Problem to solve: Each line of the records below needs repeating exactly. Skip the pictures.

Given entries:
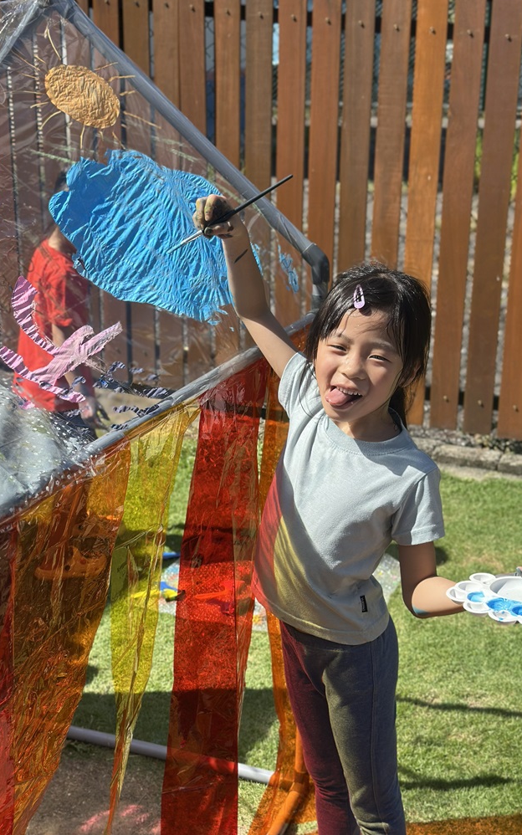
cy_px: 418
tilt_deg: -19.1
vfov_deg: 39.6
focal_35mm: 51
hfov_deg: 25.3
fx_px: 1161
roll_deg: +0.6
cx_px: 225
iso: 80
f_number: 1.78
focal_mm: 6.86
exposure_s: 1/3367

Response to the exercise:
cy_px: 418
tilt_deg: -19.1
vfov_deg: 39.6
focal_35mm: 51
hfov_deg: 25.3
fx_px: 1161
roll_deg: +0.6
cx_px: 225
iso: 80
f_number: 1.78
focal_mm: 6.86
exposure_s: 1/3367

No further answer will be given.